> **Selected text**
Sure, if you want to become a customer yourself.

Your life as a consumer is largely protected from "sharp edges". Predatory practices against you are generally regulated, and you are not likely to face tens of thousands of dollars of liability due to an honest error. It's really easy to "get accustomed to that" and develop a false confidence about your actual risks.

It ain't that way in business. Businesses are the ones responsible for making a safe space for consumers, and are on the hook pretty brutally - that's the only thing that motivates them. Nowhere is that more clear than in the collections business. The industry is simply not set up for casual noobs to dabble in it. Anyone in the space is expected to operate on a large enough scale to justify the cost of learning all the tricks and all the government regs and comply with them. And if you don't, both the government and consumers have a right to come after you.

Are you on top of the credit reporting laws? Debt collection practices laws? Data security laws? Turn your back at a cafe and your laptop is stolen. It has 2000 people's dossiers and social security numbers. A bunch of credit applications get made, bills run up. Who pays for all that? One guess. Or you mistreat a consumer and he sues.

By the fact that you mentioned several types of business, I assume you know the most basic differences. What makes a C-corp, S-corp and LLC different from a proprietorship is the liability shield.

Without the liability shield, you bear personal liability for any torts (civil actions) against you, i.e. Those relating to violating the laws you didn't know about. You can declare bankruptcy, but they would argue to have their court judgment excluded from the bankruptcy, since bankruptcy is not for escaping the consequences of illegal acts.

The cost of the liability shield is a few hundred dollars and careful diligence, so it's false economy to cheap out on it.

> **Instructions**
**a)** In the text on business liability, what sets a C-corp, S-corp and LLC apart from a proprietorship?
**b)** Proceed with the text on business liability, picking up after its final sentence.
The records have no connection to the text on business liability.

> **Dataset records**

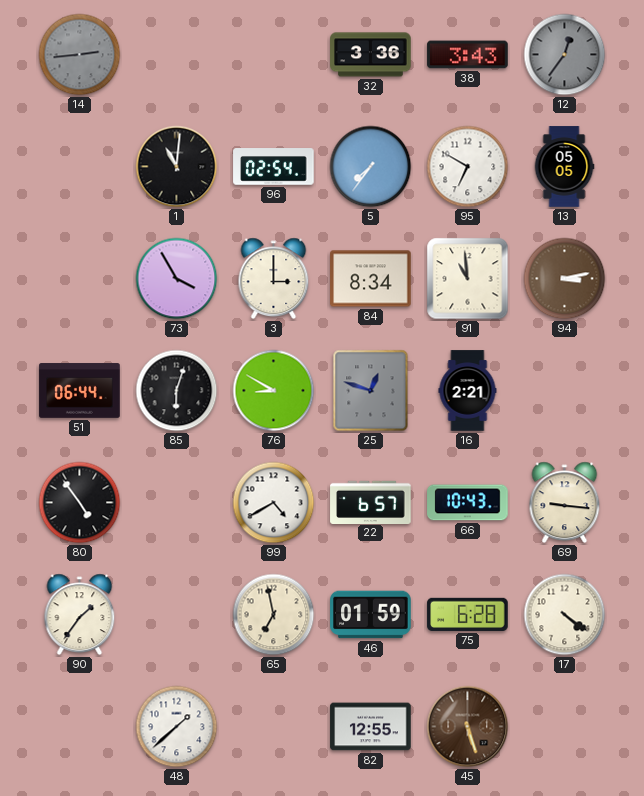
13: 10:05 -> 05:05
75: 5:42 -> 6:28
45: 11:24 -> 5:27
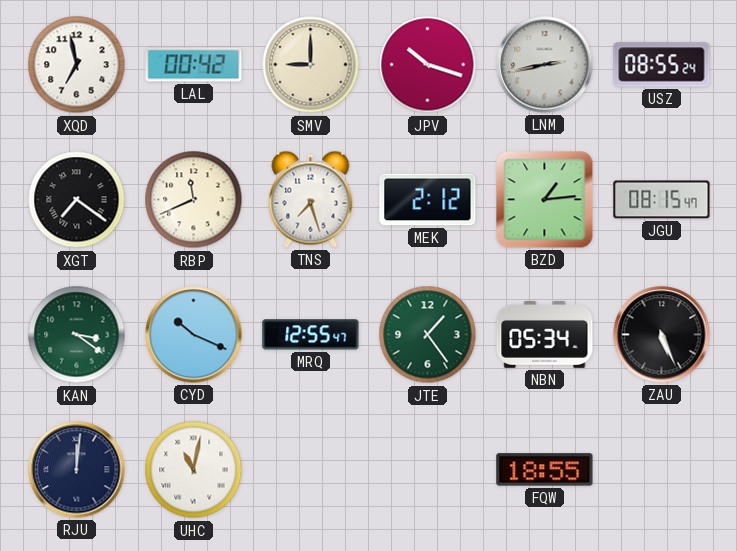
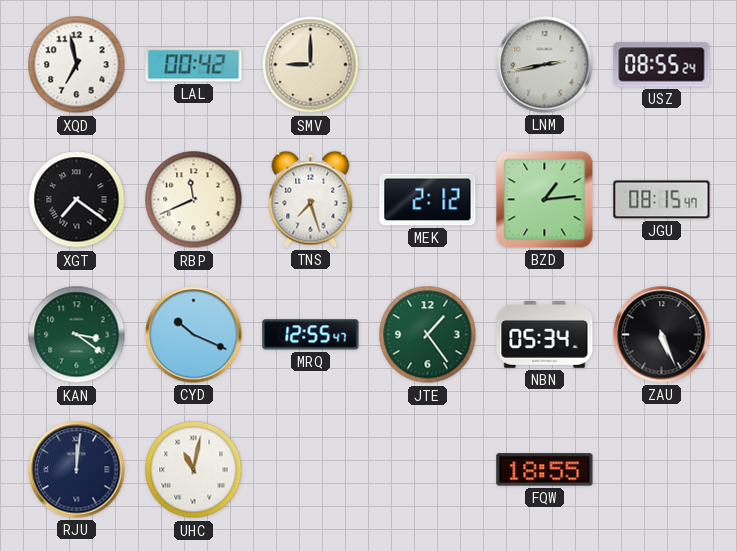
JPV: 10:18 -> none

--

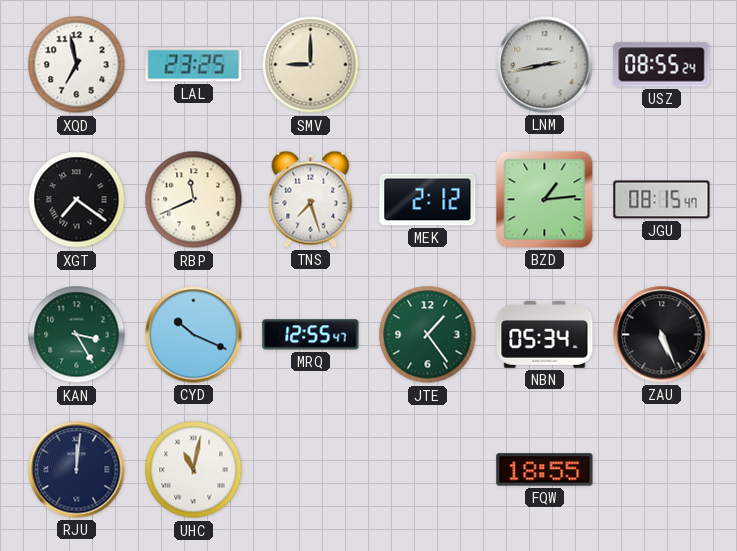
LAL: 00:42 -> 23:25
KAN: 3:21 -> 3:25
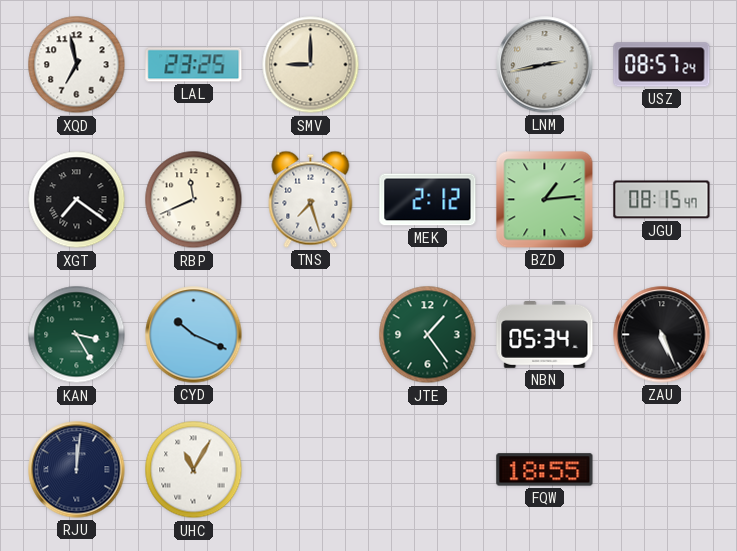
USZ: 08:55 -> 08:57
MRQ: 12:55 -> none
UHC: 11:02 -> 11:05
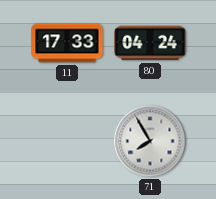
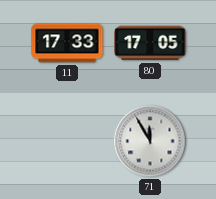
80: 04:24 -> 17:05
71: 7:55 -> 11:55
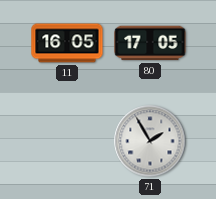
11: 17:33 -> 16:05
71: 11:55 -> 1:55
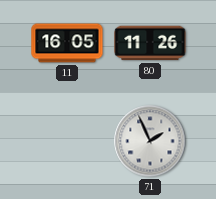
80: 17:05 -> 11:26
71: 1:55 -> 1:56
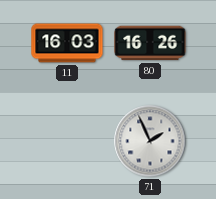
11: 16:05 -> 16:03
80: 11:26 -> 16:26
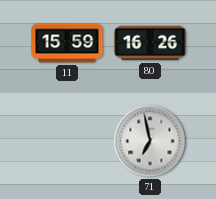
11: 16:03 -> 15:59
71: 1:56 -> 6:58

> **Responses to the tasks**
**a)** The liability shield.

**b)**
  • I agree with everything, but your point on debt surviving a bankruptcy is more unusual than piercing the corporate veil on a single member corp. If this is about buying one person's debt or dabbling in distressed public securities you're not opening yourself to a whole lot. Though, certainly if you're starting a real business, at least put up the corp, of all the places to try to save money, that is not one of them.
    – quid
    Dec 20 '18 at 21:43

Is there some reason why you think you would not be able to?

The debtor is the one with the debt. Debtor, Frank, goes to creditor, Sally, and asks for a loan for $10,000. Sally hands debtor $10,000 and keeps a note that says Frank owes Sally $10,000. Frank never pays. Josh shows up and says "Sally, I'd like to buy your uncollected debt from Frank for $400." You buy the note that says Frank owes Sally $10,000, you don't buy the debt, that's something of a misnomer.

There's probably not a lot of liability in this business unless you intend to use a baseball bat to encourage Frank to find that $10,000 he now owes you, so I'm not sure how much the business structure would matter. But when you "buy debt" you're not loading up on debt, you're buying a mostly worthless asset for a lot less than it was supposed to be worth.

  • 1
    There's a lot of liability in this business. Dec 20 '18 at 21:09
  • I think you're both right. There may not be a lot of liability in owning debt, but there is a lot of liability and government laws and regulations surrounding collecting it.